The High Court has refused recognition / enforcement of a Belgian judgment where the proceedings were validly served under Belgian law but did not come to the attention of the defendants before judgment was entered: Reeve & Others v Plummer [2014] EWHC 4695.

Where it is proving difficult to serve proceedings on a defendant, it may be tempting to seek an order for alternative service or deemed service from the court. While this may solve the immediate problem for the claimant, it can cause delays at the enforcement stage, particularly where the proceedings are undefended and enforcement is required in another country. In those circumstances, the court is likely to consider whether the defendant had a proper opportunity to defend the proceedings.

In the EU context, the court can refuse recognition and enforcement of a judgment in default if the defendant was not served with the proceedings in sufficient time and in such a way as to enable him to arrange for his defence (unless the defendant failed to commence proceedings to challenge the judgment when it was possible for him to do so) (Brussels I Regulation, Article 34(2) or Recast Brussels Regulation, Article 45(1)(b)).

In Reeve, the High Court held that whether a defendant has been able to arrange for his defence is a question of substance, not form, so it is not enough to show that the method of service is in accordance with local law. Careful consideration therefore needs to be given to the manner of service in order to prevent problems arising on enforcement.


In Reeve, following unsuccessful attempts to serve the three defendants with Belgian proceedings, deemed service was effected on the Belgian public prosecutor. This was good service under Belgian law but it was common ground that the proceedings had not come to the actual attention of the three defendants. They therefore did not attend the hearing and judgment was entered against them.

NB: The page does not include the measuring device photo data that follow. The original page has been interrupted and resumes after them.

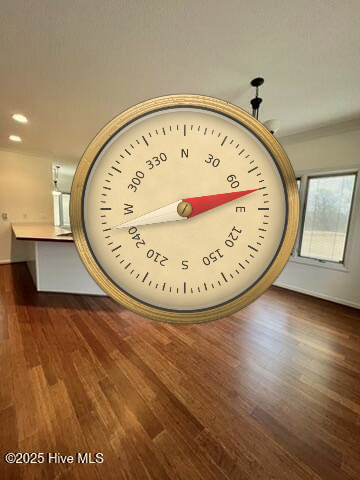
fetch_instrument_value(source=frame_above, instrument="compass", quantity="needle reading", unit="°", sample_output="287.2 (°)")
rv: 75 (°)
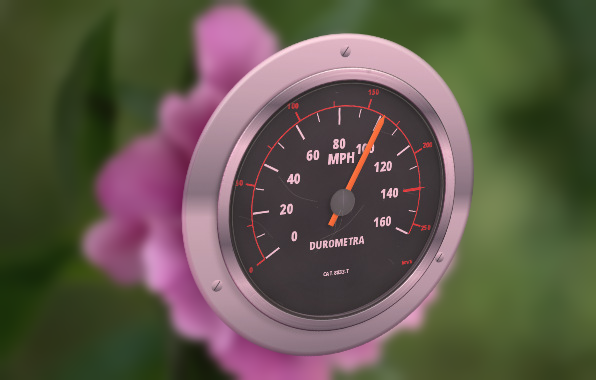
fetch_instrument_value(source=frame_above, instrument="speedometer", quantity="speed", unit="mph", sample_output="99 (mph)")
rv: 100 (mph)
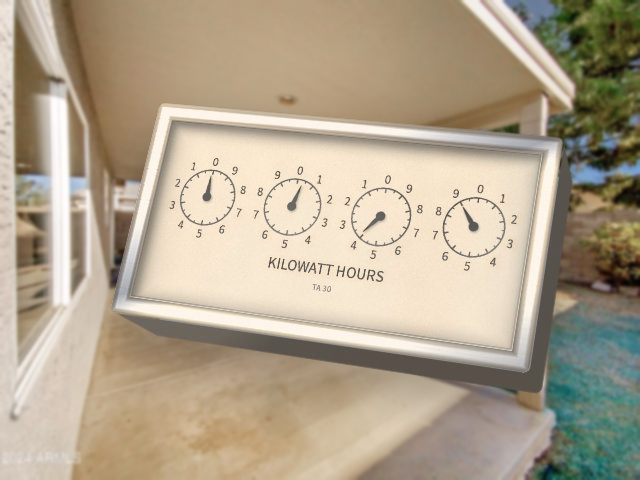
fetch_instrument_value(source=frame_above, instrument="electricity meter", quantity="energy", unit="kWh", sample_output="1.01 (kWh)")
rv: 39 (kWh)
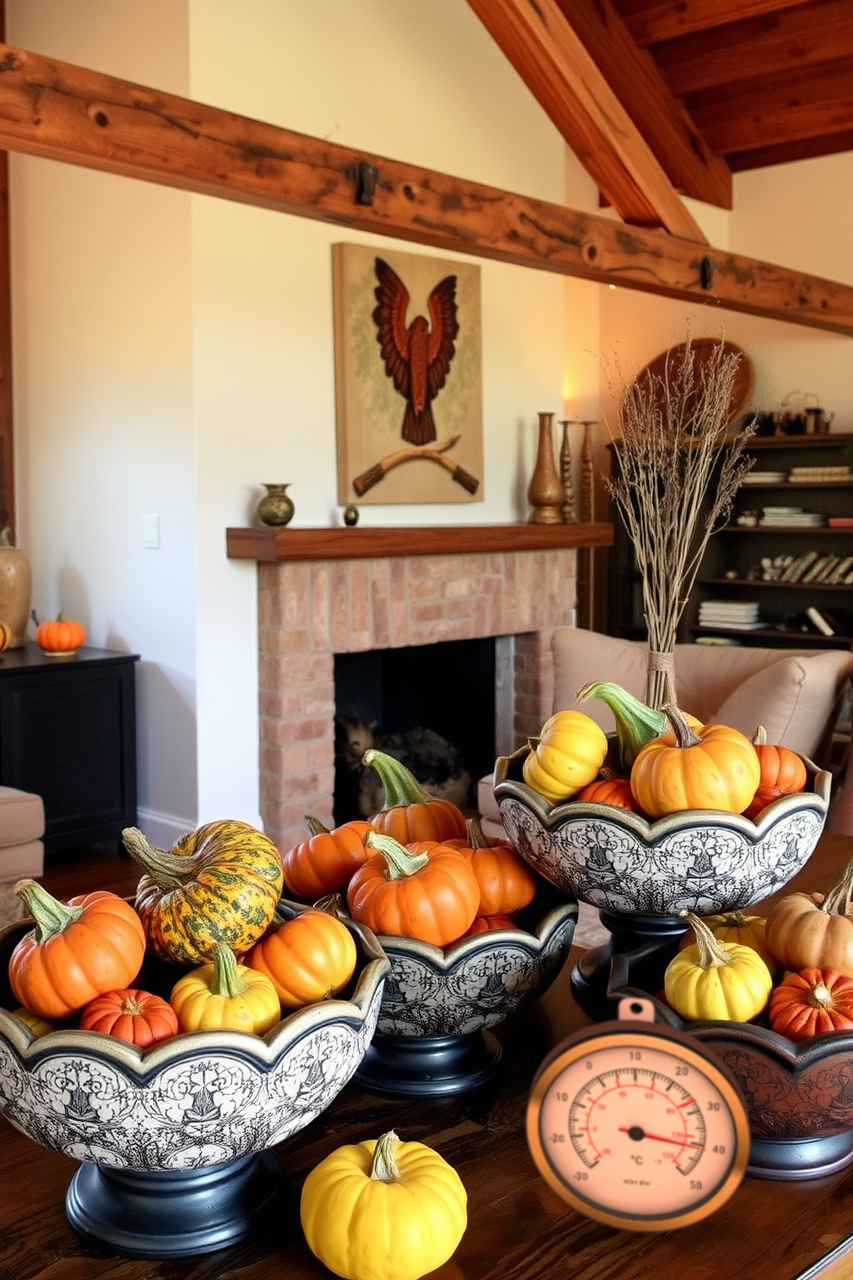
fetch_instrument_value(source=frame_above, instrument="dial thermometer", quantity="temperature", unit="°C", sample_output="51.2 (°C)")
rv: 40 (°C)
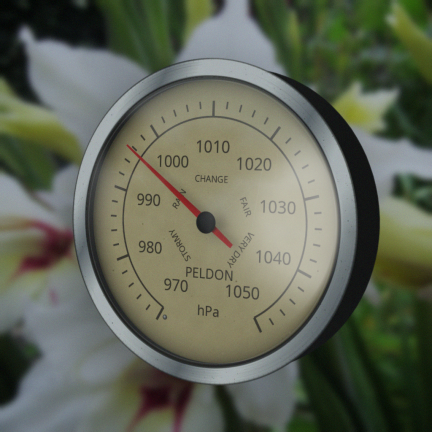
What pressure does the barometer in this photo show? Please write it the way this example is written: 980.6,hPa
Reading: 996,hPa
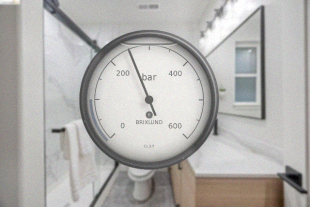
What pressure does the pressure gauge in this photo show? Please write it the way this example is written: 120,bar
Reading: 250,bar
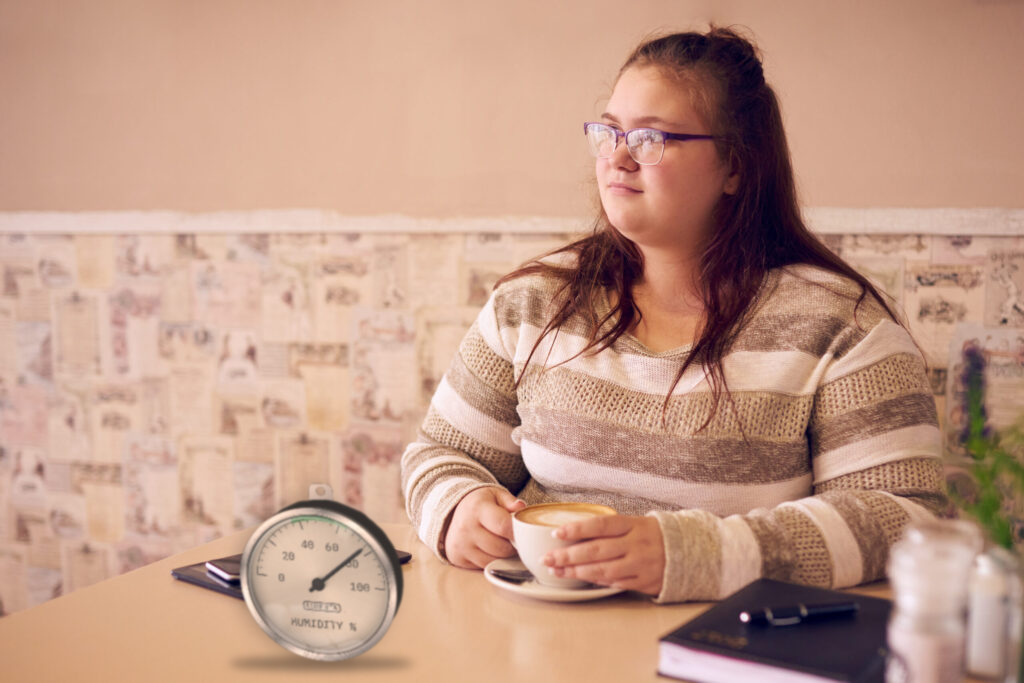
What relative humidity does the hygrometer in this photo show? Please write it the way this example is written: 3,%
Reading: 76,%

The claimant sought to have the judgment recognised in England pursuant to the Brussels I Regulation. The defendants challenged recognition on the basis that they had not been served with the proceedings in such a way as to enable them to arrange for their defence.


The High Court (Simler J) held that none of the defendants had had an opportunity to arrange for their defence within the meaning of article 34(2).

However, two of the defendants could not rely on article 34(2) as they had failed to take steps to challenge the judgment in Belgium after they had been served with the default judgment. Their attempt to challenge recognition therefore failed.

The decision acts as a reminder that, in considering how to serve proceedings, claimants must keep in mind the natural justice requirements found in many enforcement regimes, including the Brussels Regulation regime.